■ PAGE EXTRACT:
= Beginning of Section =
Part XVIII
Article 360

Provisions as to financial emergency

(1) If the President is satisfied that a situation has arisen whereby the financial stability or credit of India or of any part of the territory thereof is threatened, he may by a Proclamation make a declaration to that effect.

(2) A Proclamation issued under clause (1) —

(a) may be revoked or varied by a subsequent Proclamation;

(b) shall be laid before each House of Parliament;

(c) shall cease to operate at the expiration of two months, unless before the expiration of that period it has been approved by resolutions of both Houses of Parliament:

Provided that if any such Proclamation is issued at a time when the House of the People has been dissolved or the dissolution of the House of the People takes place during the period of two months referred to in subclause (c), and if a resolution approving the Proclamation has been passed by the Council of States, but no resolution with respect to such Proclamation has been passed by the House of the People before the expiration of that period, the Proclamation shall cease to operate at the expiration of thirty days from the date on which the House of the People first sits after its reconstitution unless before the expiration of the said period of thirty days a resolution approving the Proclamation has been also passed by the House of the People.

(3) During the period any such Proclamation as is mentioned in clause (1) is in operation, the executive authority of the Union shall extend to the giving of directions to any State to observe such canons of financial propriety as may be specified in the directions, and to the giving of such other directions as the President may deem necessary and adequate for the purpose.

(4) Notwithstanding anything in this Constitution —

(a) any such direction may include —

(i) a provision requiring the reduction of salaries and allowances of all or any class of persons serving in connection with the affairs of a State;

(ii) a provision requiring all Money Bills or other Bills to which the provisions of article 207 apply to be reserved for the consideration of the President after they are passed by the Legislature of the State;

(b) it shall be competent for the President during the period any Proclamation issued under this article is in operation to issue directions for the reduction of salaries and allowances of all or any class of persons serving in connection with the affairs of the Union including the Judges of the Supreme Court and the High Courts.

VERSION 1

Article 360, Constitution of India 1950

(1) If the President is satisfied that a situation has arisen whereby the financial stability or credit of India or of any part of the territory thereof is threatened, he may by a Proclamation make a declaration to that effect.

(2) The provisions of clause (2) of article 352 shall apply in relation to a Proclamation issued under this article as they apply in relation to a Proclamation of Emergency issued under article 352.

(3) During the period any such Proclamation as is mentioned in clause (1) is in operation, the executive authority of the Union shall extend to the giving of directions to any State to observe such canons of financial propriety as may be specified in the directions, and to the giving of such other directions as the President may deem necessary and adequate for the purpose.

(4) Notwithstanding anything in this Constitution—

(a) any such direction may include—

(i) a provision requiring the reduction of salaries and allowances of all or any class of persons serving in connection with the affairs of a State;

(ii) a provision requiring all Money Bills or other Bills to which the provisions of article 207 apply to be reserved for the consideration of the President after they are passed by the Legislature of the State;

(b) it shall be competent for the President during the period any Proclamation issued under this article is in operation to issue directions for the reduction of salaries and allowances of all or any class of persons serving in connection with the affairs of the Union including the Judges of the Supreme Court and the High Courts.
= End of Section =
■ PARTS OF THE EXERCISE:
1: Under the Article 360 text, which Bills may a direction require to be reserved for the President's consideration?
2: Extract word for word the part of the Article 360 text that opens with the words containing "(2) The provisions" and closes with "under article 352.".

■ DATA:
= Beginning of Section =
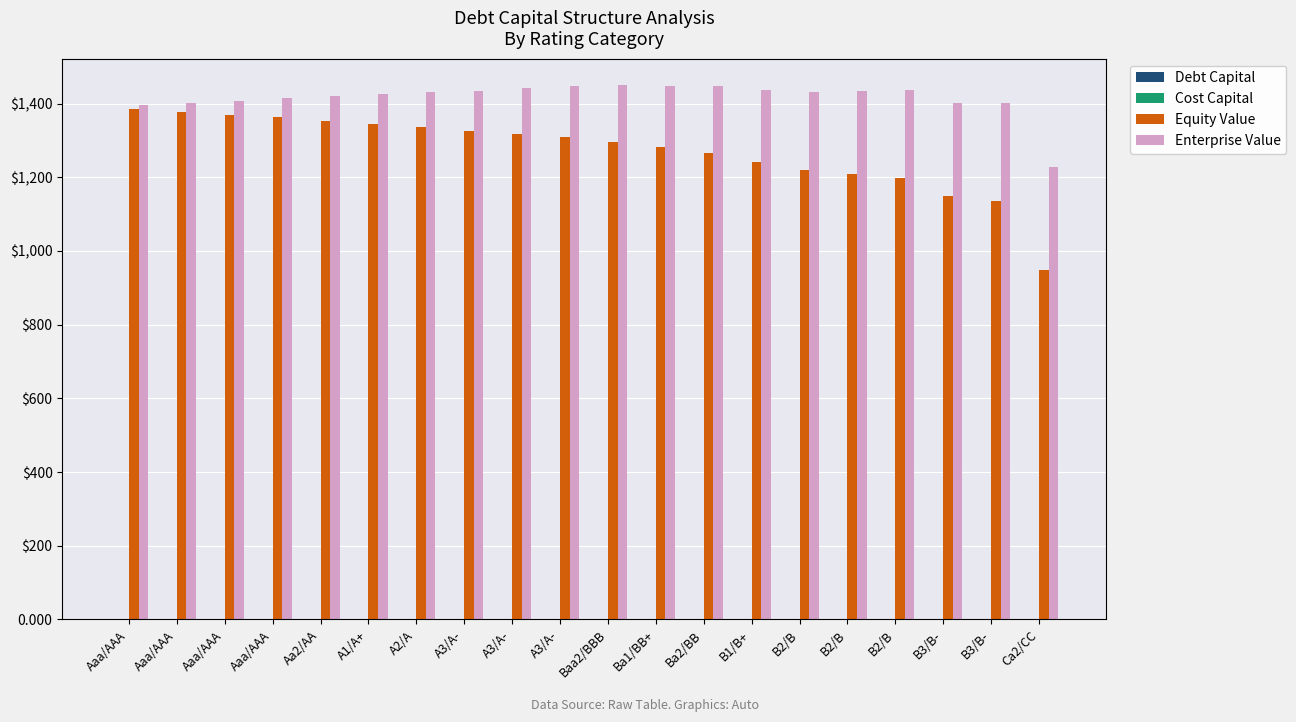

Rank the series by their maximum value, from lowest to highest.

Cost Capital, Debt Capital, Equity Value, Enterprise Value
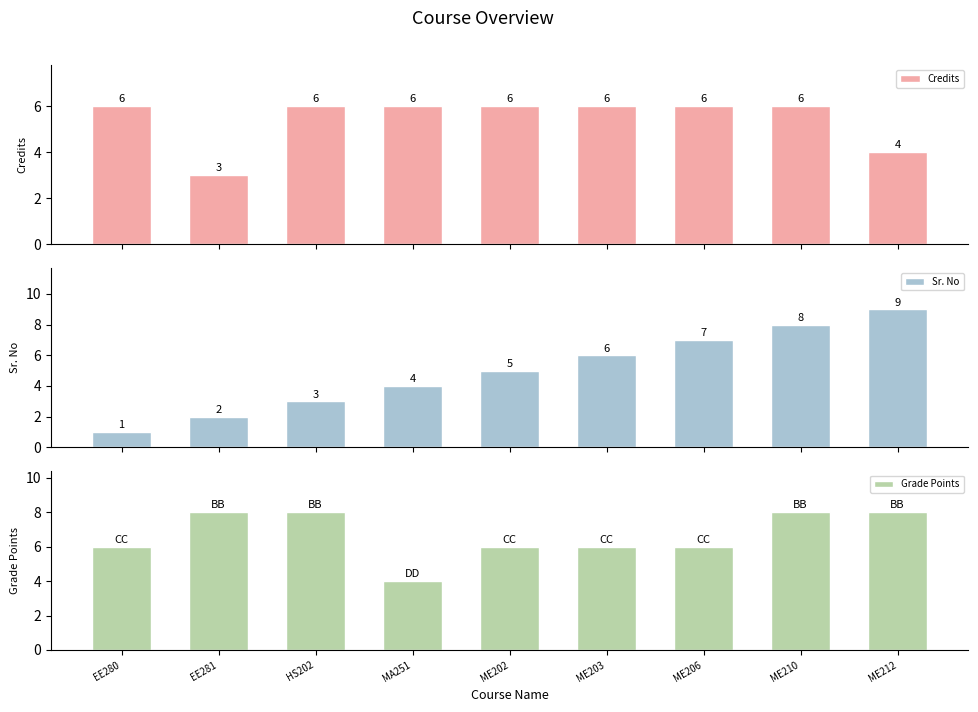

How many data points in Grade Points are less than 6?

1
= End of Section =
■ EXERCISE RESULTS:
1: All Money Bills or other Bills to which the provisions of article 207 apply, after the Legislature of the State passes them.

2:
(2) The provisions of clause (2) of article 352 shall apply in relation to a Proclamation issued under this article as they apply in relation to a Proclamation of Emergency issued under article 352.